The facts and the case against Urey are much much worse than the rumors brought against the three officials this summer – and even more concerning, they are proven. Benoni Urey, when he served as Maritime Commissioner under his political godfather Charles Taylor, was found by the United Nations to have diverted funds to purchase all variety of arms from the notorious Russian weapons dealer Viktor Bout – weapons which were used to murder thousands of Liberians in the second Civil War.

The fact that Urey managed to get himself “de-listed” from the sanctions in 2015 after investing hundreds of thousands of dollars into shady lobbyists in Washington does not erase his crimes – if anything there are very credible rumors he may be making his way back onto the list.

But does associating with such a disreputable alleged criminal and “rogue” as Benoni Urey trouble Joe Boakai?  Not even a little bit?

It’s not as though Boakai can claim that he’s unaware of what’s going on here. In a much discussed interview with the magazine Africa Briefing, he was asked the direct question: “Would you continue to support the war crimes tribunal if charges were hypothetically filed against your own political allies, such as Benoni Urey?”
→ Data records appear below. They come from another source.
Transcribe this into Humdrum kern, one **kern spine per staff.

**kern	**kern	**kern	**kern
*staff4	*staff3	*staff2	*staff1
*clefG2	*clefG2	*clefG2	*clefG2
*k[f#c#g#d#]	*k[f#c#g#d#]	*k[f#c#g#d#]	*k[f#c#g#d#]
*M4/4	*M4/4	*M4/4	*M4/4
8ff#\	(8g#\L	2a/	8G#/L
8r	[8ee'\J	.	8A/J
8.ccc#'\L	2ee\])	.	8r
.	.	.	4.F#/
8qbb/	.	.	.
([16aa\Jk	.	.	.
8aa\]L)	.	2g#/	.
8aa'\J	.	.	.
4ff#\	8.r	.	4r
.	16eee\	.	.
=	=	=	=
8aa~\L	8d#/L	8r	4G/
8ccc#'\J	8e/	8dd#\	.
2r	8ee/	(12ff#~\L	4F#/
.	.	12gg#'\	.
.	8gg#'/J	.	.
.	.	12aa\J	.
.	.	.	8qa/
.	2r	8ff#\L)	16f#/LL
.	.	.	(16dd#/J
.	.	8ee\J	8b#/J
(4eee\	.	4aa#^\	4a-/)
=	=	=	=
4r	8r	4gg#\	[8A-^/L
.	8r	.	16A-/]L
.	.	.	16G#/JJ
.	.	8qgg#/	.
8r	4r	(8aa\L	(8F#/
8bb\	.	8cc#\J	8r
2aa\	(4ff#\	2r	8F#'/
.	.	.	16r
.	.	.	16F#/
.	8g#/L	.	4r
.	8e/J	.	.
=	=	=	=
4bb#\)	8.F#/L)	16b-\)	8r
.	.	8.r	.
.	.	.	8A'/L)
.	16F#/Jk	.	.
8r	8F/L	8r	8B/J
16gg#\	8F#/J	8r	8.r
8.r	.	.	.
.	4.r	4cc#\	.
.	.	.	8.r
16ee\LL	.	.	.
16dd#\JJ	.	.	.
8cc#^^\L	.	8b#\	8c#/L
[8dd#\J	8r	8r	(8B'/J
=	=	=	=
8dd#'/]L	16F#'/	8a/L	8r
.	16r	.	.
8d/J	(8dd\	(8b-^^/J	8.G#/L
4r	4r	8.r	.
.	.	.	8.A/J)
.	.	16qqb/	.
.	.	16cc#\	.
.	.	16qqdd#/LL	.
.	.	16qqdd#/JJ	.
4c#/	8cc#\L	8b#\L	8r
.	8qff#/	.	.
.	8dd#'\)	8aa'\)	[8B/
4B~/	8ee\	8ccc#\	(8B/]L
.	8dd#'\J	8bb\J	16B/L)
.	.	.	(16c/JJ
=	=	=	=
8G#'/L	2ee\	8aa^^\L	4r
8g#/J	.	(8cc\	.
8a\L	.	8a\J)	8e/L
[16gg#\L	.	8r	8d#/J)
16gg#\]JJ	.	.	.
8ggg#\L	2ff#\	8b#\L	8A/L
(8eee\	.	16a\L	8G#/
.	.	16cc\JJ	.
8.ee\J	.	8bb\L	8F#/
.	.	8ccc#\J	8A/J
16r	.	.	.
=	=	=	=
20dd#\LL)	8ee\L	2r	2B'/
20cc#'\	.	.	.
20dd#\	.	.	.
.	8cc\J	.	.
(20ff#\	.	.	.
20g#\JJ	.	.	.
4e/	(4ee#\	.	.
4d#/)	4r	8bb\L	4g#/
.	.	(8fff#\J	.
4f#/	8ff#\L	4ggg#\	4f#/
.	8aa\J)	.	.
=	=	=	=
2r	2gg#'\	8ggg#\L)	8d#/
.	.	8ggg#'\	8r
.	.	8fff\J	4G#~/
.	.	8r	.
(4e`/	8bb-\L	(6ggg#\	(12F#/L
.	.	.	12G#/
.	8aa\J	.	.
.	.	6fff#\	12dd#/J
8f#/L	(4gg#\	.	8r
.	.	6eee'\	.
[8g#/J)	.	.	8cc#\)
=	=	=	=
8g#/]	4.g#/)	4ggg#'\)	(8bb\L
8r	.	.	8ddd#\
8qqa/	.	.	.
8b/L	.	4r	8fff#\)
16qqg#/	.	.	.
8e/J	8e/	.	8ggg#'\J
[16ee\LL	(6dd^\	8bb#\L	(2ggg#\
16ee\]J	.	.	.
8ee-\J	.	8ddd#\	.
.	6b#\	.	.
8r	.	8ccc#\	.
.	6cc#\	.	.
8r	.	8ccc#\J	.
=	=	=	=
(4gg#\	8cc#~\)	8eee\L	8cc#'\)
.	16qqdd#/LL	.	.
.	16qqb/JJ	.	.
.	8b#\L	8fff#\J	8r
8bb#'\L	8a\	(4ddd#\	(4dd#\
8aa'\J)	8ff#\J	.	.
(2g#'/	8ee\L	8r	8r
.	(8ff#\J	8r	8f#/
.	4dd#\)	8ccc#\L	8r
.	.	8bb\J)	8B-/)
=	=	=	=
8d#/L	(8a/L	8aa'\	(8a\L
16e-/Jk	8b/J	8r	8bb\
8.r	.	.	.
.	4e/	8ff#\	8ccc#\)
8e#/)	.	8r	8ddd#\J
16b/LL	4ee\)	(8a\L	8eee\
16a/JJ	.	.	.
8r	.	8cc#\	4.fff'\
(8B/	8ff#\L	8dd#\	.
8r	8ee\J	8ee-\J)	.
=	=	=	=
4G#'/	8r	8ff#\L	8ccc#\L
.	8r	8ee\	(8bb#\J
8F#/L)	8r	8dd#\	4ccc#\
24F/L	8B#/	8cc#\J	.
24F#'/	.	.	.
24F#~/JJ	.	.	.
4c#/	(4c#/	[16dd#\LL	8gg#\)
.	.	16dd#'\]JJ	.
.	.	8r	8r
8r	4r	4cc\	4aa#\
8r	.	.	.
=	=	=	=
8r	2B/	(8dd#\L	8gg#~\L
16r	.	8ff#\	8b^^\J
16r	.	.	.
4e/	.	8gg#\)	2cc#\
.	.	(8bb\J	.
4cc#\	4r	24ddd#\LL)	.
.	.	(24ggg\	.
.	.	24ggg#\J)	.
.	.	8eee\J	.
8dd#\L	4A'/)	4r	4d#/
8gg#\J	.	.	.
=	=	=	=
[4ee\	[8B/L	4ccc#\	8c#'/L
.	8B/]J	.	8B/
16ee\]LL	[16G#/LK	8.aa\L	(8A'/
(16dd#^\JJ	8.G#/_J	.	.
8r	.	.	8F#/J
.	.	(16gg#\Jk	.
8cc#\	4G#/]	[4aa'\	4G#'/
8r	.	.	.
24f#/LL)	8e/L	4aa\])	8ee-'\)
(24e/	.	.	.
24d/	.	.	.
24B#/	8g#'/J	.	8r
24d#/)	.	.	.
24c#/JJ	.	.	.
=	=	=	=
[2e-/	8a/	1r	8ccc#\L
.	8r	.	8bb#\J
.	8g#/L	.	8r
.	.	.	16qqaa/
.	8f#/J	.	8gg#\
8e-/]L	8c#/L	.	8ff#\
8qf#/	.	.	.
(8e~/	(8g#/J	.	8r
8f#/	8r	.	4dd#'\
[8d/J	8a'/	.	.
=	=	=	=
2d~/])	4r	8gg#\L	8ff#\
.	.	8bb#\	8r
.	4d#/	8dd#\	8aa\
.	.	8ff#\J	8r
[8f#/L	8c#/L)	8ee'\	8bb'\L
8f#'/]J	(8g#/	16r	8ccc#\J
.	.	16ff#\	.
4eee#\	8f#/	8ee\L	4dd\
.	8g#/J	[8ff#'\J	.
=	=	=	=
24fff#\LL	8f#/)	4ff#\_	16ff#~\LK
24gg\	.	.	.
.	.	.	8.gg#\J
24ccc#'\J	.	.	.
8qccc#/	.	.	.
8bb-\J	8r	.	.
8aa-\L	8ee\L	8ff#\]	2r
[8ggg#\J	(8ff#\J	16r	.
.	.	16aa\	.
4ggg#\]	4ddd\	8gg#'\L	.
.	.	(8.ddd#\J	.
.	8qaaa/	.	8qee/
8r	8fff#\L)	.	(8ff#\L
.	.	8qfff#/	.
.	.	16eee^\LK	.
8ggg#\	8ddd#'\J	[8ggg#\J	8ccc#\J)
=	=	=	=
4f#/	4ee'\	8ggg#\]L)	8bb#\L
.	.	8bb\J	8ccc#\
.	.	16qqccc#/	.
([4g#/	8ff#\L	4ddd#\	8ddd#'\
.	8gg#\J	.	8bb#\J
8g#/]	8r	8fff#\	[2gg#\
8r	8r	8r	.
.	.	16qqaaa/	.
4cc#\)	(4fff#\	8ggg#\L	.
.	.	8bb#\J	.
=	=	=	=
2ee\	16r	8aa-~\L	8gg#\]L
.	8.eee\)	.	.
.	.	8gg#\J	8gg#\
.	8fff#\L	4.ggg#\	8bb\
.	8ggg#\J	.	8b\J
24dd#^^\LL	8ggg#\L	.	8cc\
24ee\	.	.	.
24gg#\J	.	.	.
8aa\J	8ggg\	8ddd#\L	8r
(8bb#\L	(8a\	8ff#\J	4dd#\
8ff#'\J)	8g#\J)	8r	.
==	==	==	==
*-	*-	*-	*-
Boakai’s answer did not inspire confidence.

“I will not sit here to judge anybody because I don’t know what each person did and to what extent. That’s why I believe if I knew that someone did something wrong and they know that whatever happens they know the public is aware, they should take the initiative to correct that wrong.  I recall Benoni Urey to be very frank, I don’t know to what extent,” Boakai said, indicating that maybe, if he had to, he’d let his friend be prosecuted.

But that seems like a very forgiving tone, doesn’t it? Maybe right now Joe Boakai is at his desk, writing letters on his nice former VP stationary to the recently sanctioned officials, letting them know that he does not judge them.

Until Boakai can man up and publicly force Benoni Urey to “resign” from active politics and promise no further association, than any claim he has about the George Weah administration is just simply not to be taken seriously.